I'm not sure that follows. There are a few ways to control costs in our health care system; you can ration care (not an acceptable option), regulate the market, or increase competition. Here's what Massachusetts plans to do:
They want a new payment method that rewards prevention and the effective control of chronic disease, instead of the current system, which pays according to the quantity of care provided. By late spring, the commission is expected to recommend such a system to the legislature.
This basically means regulating the market and the insurance industry.
It's tricky business. Because Massachusetts doesn't provide for a public health insurance option, it must police all the private plans in the state. The regulations have to be written in a way that provides the right incentives to private industry, and the punishments for breaking regulations must be hefty enough that private insurance can't chalk them up to the cost of doing business. If our "regulation" of the stock market can serve as a recent example, regulations alone are often a poor strategy.
The far easier way to control costs would be to create a public health insurance option that anyone in the state could buy into. The government would have to make sure all insurers - public and private - played by the same set of regulatory rules (ie. standard minimum benefits package, no denying pre-existing conditions), but other than that, the public insurance option would serve as a de-facto regulator. If people got fed up with private insurance, or if costs were too high because their payment structures didn't reward preventative care or health outcomes, people could just switch to the public option. The extra competition would likely do more to reign in costs than any regulation on its own could ever do.
I'm also unsure if it is politically easier to do costs second. Again, from the New York Times:
Those who led the 2006 effort said it would not have been feasible to enact universal coverage if the legislation had required heavy cost controls. The very stakeholders who were coaxed into the tent — doctors, hospitals, insurers and consumer groups — would probably have been driven into opposition by efforts to reduce their revenues and constrain their medical practices, they said.
Now those stakeholders and the state government have a huge investment to protect. But the task of cost-cutting remains difficult in a state with a long tradition of heavy spending on health care. Massachusetts has more doctors per capita than any state, Boston is home to some of the country’s most expensive academic medical centers, and a new state law requires comprehensive benefits like prescription drug and mental health coverage.

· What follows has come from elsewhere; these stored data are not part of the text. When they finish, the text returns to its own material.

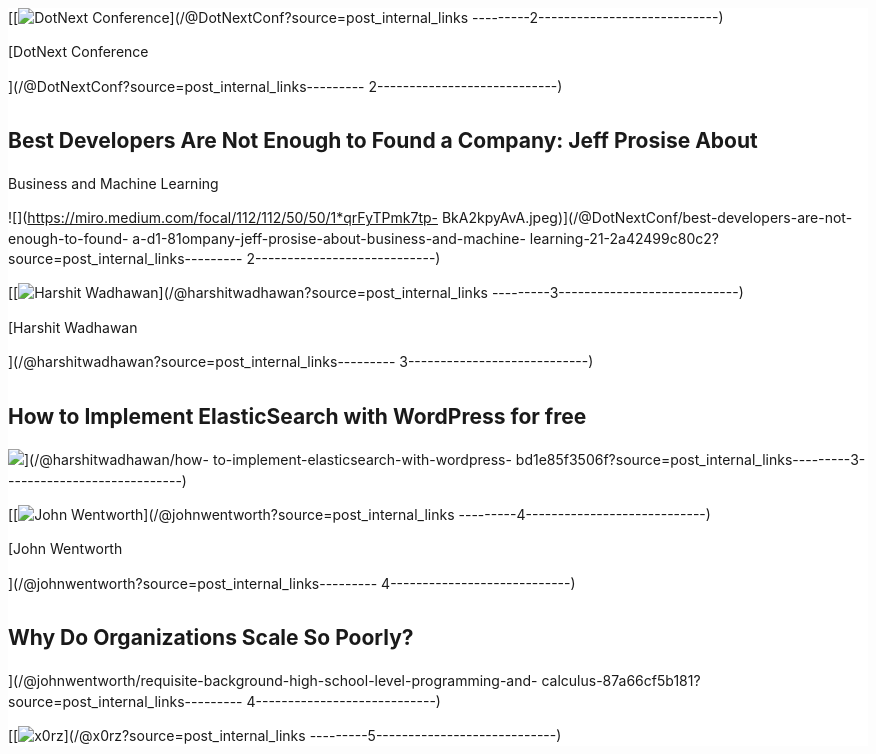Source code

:[[![DotNext
Conference](https://miro.medium.com/fit/c/40/40/0*Bc9JFSWjmzQJ_t06.png)](/@DotNextConf?source=post_internal_links
---------2----------------------------)

[DotNext Conference

](/@DotNextConf?source=post_internal_links---------
2----------------------------)

## Best Developers Are Not Enough to Found a Сompany: Jeff Prosise About
Business and Machine Learning

![](https://miro.medium.com/focal/112/112/50/50/1*qrFyTPmk7tp-
BkA2kpyAvA.jpeg)](/@DotNextConf/best-developers-are-not-enough-to-found-
a-d1-81ompany-jeff-prosise-about-business-and-machine-
learning-21-2a42499c80c2?source=post_internal_links---------
2----------------------------)

[[![Harshit
Wadhawan](https://miro.medium.com/fit/c/40/40/1*mN771yvgJsHlWIX9a3voBg.jpeg)](/@harshitwadhawan?source=post_internal_links
---------3----------------------------)

[Harshit Wadhawan

](/@harshitwadhawan?source=post_internal_links---------
3----------------------------)

## How to Implement ElasticSearch with WordPress for free

![](https://miro.medium.com/focal/112/112/50/50/1*NCxzvRKiqQ4B2Jd2wk0gEQ.png)](/@harshitwadhawan/how-
to-implement-elasticsearch-with-wordpress-
bd1e85f3506f?source=post_internal_links---------3----------------------------)

[[![John
Wentworth](https://miro.medium.com/fit/c/40/40/0*AeYgsypeqIg3AWwT.)](/@johnwentworth?source=post_internal_links
---------4----------------------------)

[John Wentworth

](/@johnwentworth?source=post_internal_links---------
4----------------------------)

## Why Do Organizations Scale So Poorly?

](/@johnwentworth/requisite-background-high-school-level-programming-and-
calculus-87a66cf5b181?source=post_internal_links---------
4----------------------------)

[[![x0rz](https://miro.medium.com/fit/c/40/40/1*bAd7sR1ByXRUIZ6oqFjM0g.png)](/@x0rz?source=post_internal_links
---------5----------------------------)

The public health insurance option is a bright line for opposition groups and it will always be. The insurance industry worries it will cut into their profits (and undoubtedly it will). Organized business groups are filled with ideological conservatives opposed to government anything, even if choice is preserved. And the AMA (which has been an enemy of health care reform since 1934 [pdf]) is worried that public insurance will pay them less. In other words, enemies of reform have been looking out for their profits for years, even at the expense of our health. I'm not sure why doing coverage first would change that incentive.
The public health insurance option is the big piece. Without that piece, any "health care reform" plan isn't really worthy of being called health care reform. And getting that piece will be just as hard in the future as it is now.
So, if we're serious about controlling costs (which the President is), then we need that public health insurance option. And we might as well fight for it now, because it's not going to get any easier.
(And of course, there are some that will just ignore all this nuance and simply state that government and private industry can never compete on a level playing field. No matter how much they state their point, it doesn't make it true. These kind of enemies will always be there, too.)